COMMENT RE CHRISTA PIKE:
Christa Pike (37) is the youngest female to be sentenced to death since the Supreme Court case in Furman. She was convicted, along with her accomplices, Tadaryl Shipp and Shadolla Peterson of the brutal murder of Colleen Slemmer (18); Pike and Peterson were 18 and Shipp 17 on the date of the murder which was January 12th, 1995. Shipp was too young to be sentenced to death and received life, Peterson testified against her co-defendants and received a probationary sentence; Pike received the Death penalty after a trial.
Testimony at the trial and various reports show that all of the defendants were students at the Job Corps, a facility for troubled youth in Knoxville, TN; the entity is now defunct. Pike apparently became convinced that Peterson was making moves on her new boyfriend Shipp and convinced him and Peterson to help lure Slemmer out to an abandoned steam woods plant formerly operated by the University of Tennessee, located deep in the woods- far from any other people. Once there, Slemmer was kicked by Pike and then slashed, stabbed and beaten for 30-40 minutes.
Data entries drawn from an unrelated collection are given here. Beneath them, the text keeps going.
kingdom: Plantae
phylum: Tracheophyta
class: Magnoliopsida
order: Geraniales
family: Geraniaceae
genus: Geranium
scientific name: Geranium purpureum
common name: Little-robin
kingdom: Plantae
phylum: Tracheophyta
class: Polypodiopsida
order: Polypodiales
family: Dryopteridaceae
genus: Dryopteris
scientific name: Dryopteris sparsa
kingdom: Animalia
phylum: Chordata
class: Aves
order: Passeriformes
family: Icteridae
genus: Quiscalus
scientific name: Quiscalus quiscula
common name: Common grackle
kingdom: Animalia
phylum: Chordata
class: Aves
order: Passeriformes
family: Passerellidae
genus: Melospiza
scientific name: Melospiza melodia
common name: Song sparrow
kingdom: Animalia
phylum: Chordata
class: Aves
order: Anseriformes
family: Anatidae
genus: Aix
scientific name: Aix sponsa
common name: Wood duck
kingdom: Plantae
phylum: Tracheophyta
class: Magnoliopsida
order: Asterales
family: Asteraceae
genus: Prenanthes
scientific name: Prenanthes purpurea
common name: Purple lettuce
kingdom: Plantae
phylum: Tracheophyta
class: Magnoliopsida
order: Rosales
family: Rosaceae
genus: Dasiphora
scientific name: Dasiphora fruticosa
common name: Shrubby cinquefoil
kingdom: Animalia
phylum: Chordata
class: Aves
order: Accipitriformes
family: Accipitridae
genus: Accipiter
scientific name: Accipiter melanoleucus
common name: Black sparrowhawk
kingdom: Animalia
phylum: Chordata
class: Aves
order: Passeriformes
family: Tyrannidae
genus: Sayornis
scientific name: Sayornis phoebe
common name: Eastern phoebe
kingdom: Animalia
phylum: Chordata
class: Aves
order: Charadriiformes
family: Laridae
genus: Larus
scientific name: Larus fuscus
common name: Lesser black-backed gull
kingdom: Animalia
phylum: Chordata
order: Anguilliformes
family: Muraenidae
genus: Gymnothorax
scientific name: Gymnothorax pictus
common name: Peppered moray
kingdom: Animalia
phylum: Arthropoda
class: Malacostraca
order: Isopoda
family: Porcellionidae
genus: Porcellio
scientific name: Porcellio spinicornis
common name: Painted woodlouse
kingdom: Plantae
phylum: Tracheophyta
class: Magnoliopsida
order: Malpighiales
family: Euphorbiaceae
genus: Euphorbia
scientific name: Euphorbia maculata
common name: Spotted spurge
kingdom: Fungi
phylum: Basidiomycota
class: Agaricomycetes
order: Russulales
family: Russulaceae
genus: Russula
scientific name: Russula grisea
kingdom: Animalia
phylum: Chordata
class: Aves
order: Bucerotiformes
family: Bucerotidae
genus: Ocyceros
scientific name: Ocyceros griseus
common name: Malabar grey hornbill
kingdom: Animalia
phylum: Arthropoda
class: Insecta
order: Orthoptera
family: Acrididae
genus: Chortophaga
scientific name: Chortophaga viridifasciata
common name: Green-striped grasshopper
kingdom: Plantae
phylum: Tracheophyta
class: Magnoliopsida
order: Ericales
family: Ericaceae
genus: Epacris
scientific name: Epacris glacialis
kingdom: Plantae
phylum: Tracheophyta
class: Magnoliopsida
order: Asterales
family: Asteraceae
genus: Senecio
Pike allegedly smashed her in the head multiple times with a chunk of asphalt finally killing her; a meat cleaver was used to carve a pentagram (the mark of the devil) on her chest. Pike showed the skull to students at the school, and a piece was found in her jacket pocket. During a search of Shipp’s quarters, police found a Satanic Bible and Altar- Pike and Shipp had been reading and dabbling in the area of satanic cults.
The jury deliberated a short time before finding Pike guilty. She had openly wept during the trial. One juror purportedly said she had aAngel’s face and a Devil’s Heart. She had an on-and-off appeal process at times electing not to challenge her sentence and conviction. Eventually, she did perfect an appeal and exhausted her state appeals without success. To this point, her federal appeals have been unsuccessful where she argued that the sentence of lethal injection was “a cruel and unusual punishment” because she was “a mentally ill, cognitively impaired, immature adolescent” at the time of the killing. She has been convicted of crimes while in prison. An execution date has not been established.
COMMENT 2: Given Pike’s youth, and apparently disturbed mind at the time of the horrible murder, and the complicity and influence of her boyfriend (who did not receive the death penalty), and her level of representation at trial, the death penalty is not appropriate in this case based on the facts alone. There also needs to be more studies and research conducted in the area of satanic cults and crime in general. The issue continues to present itself in many cases across the nation, yet many unanswered questions remain. We do know that the very mention of the topic causes fear in the general public. The “Memphis 3” suffered from the allegations, and Miranda Barbour’s alleged association with satanic cults caused a worldwide stir and interest. How is it that an 18-year-old girl can slash someone 100 times, smash them in the head with cement and then carve an insignia on the chest of a person she lived with? As a tolerant society, we need to stop focusing on how severely we can punish these people; we need to find answers instead of clinging to the notion that some people are too evil to keep alive.